Vollkommen absurd ist die Herleitung von
mittelhochdeutsch turc ‘schwankende Bewegung, Taumel, Sturz’ für jemand mit unsicherem, schwankendem Gang.
Es ist nämlich fraglich, ob es das Wort mhd. turc jemals außerhalb der Deutschordenschronik des Nikolaus von Jeroschin gegeben hat, der das Wort auf der Suche nach einem Reimwort offenbar spontan erfunden hat.
Zwei andere – und wie es scheint, bessere – Erklärungen fehlen im DFD: Zum einen findet sich Türk(e) als Nachname von getauften Türken (sog. „Türkentaufe“ der „Beutetürken„). Zum anderen leitet sich der Name Türk zumindest am Niederrhein nach der Position eines Hofes am Dorftor, am Türken (Türchen) ab (Details siehe den Beitrag in der „Genealogie“).
Bauer(n)feind: Das DFD gibt als einzige Deutung an:
Benennung nach Übername zu mittelhochdeutsch būr, būre ‘Bauer’ und mittelhochdeutsch vīant, vīent, vīnt ‘Feind’ für jemanden, der Bauern feindlich gesinnt ist, z.B. für einen Raubritter oder Söldner.
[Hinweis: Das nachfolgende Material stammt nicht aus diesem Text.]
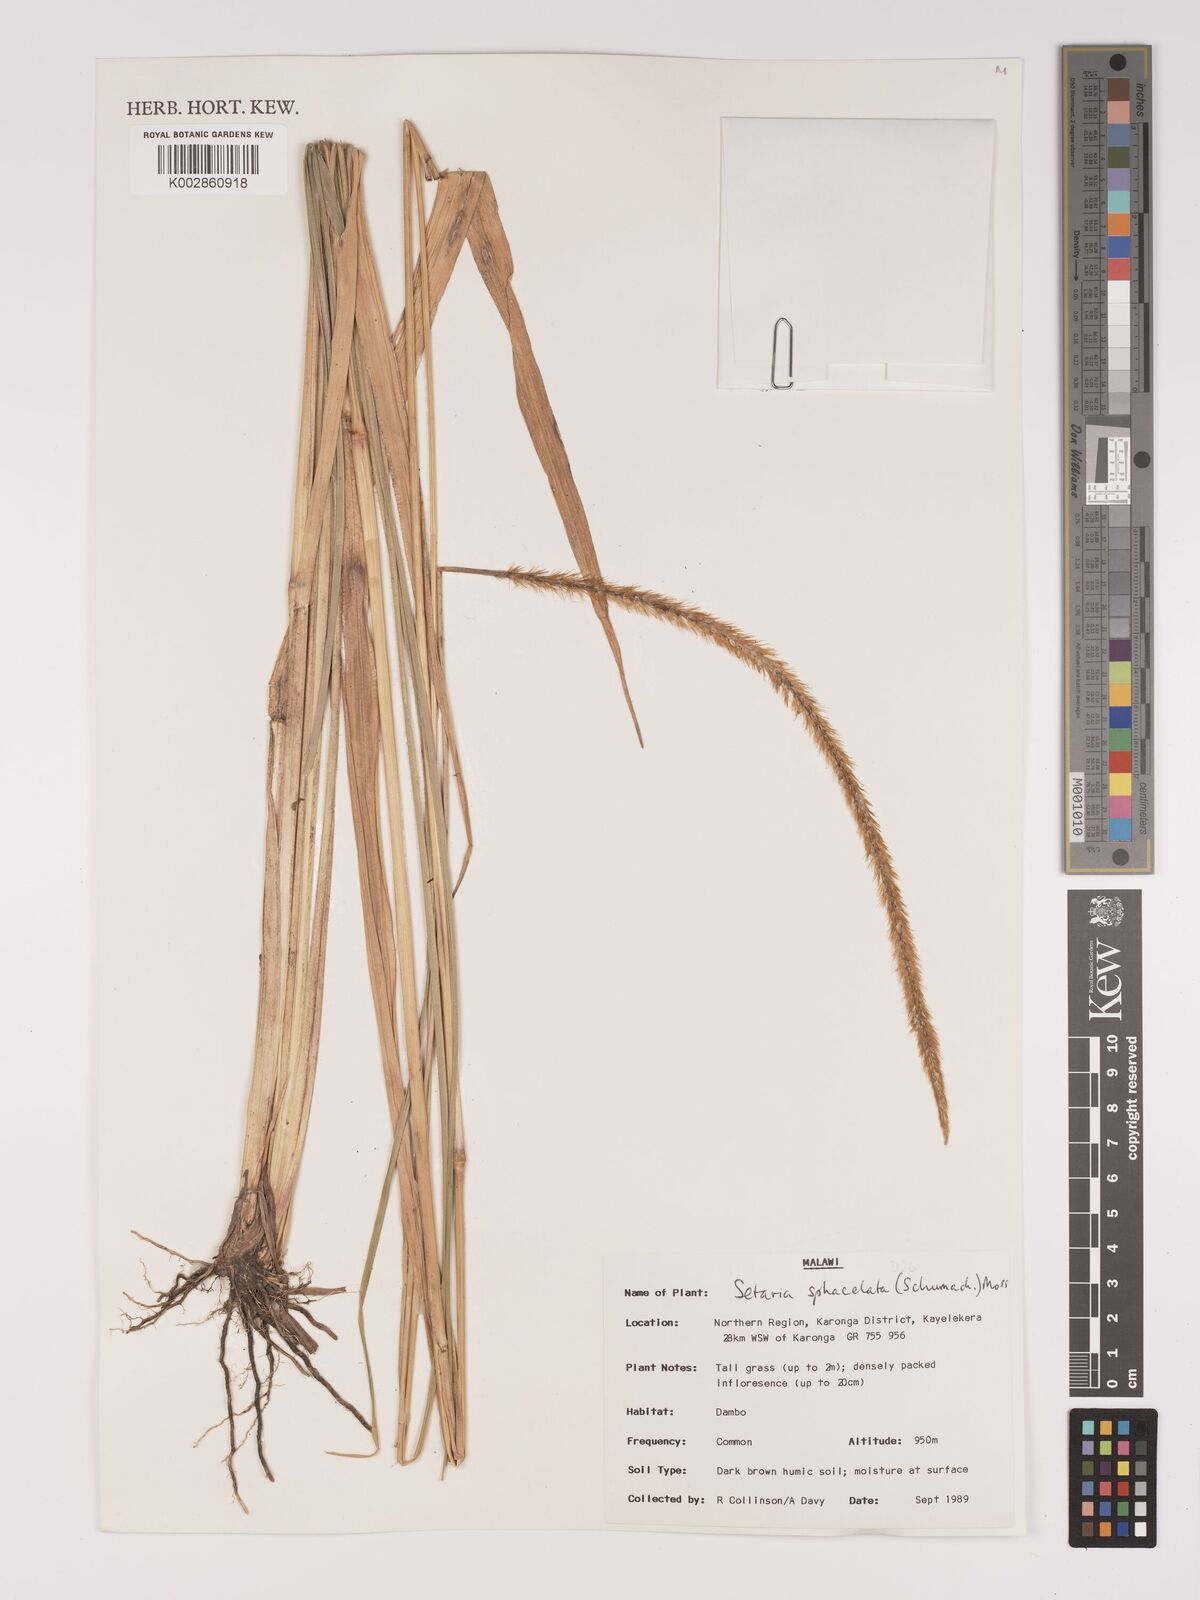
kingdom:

Mit der Erwähnung von „Raubrittern“ erweist sich das DFD einmal mehr als historisch nicht auf der Höhe und hängt wohl einem leicht veralteten Ritterbild (böse Raubritter, schöne Burgfräulein, arme Bauern, gefährliche Drachen) an. Mit „Raubrittern“ ist wohl der Kleinadel gemeint – der aber verfügte schon im hohen Mittelalter, vor einem Großteil der Bevölkerung, über Familiennamen. Kein Adeliger wäre auf die Idee gekommen, seinen mit dem Wappen verbundenen und von seinem Besitz, seiner Burg, seinem adeligen Haus abgeleiteten Namen gegen den Namen Bauernfeind einzutauschen! – Im ganzen 17. Jahrhundert findet sich der Name Bauernfeind in der Pfarrei Stecken (Iglauer Sprachinsel) als Name von Bauern. Statt zu phantasieren wäre es vielleicht besser festzustellen, dass Bauernfeind ein Übername ist, dessen Motivation sich aber von heute nicht erschließen lässt, wenn es keine historischen Belege gibt.
Kaiser und König: Kaiser soll ein Übername sein „für eine stolze oder angeberische Person“, König hingegen „für jemanden, der durch besondere Leistungen (Schützenkönig) oder sein Verhalten (vornehm, königlich, herrisch) aus seiner Umgebung hervorragt“. Wieso nun Kaiser auf negative Eigenschaften oder Verhaltensweisen, König hingegen auf positive zurückgehen soll, das erschließt sich nicht – und dabei stammen beide Artikel sogar von derselben Verfasserin. Wieder gilt: Ohne historische Belege muss man raten …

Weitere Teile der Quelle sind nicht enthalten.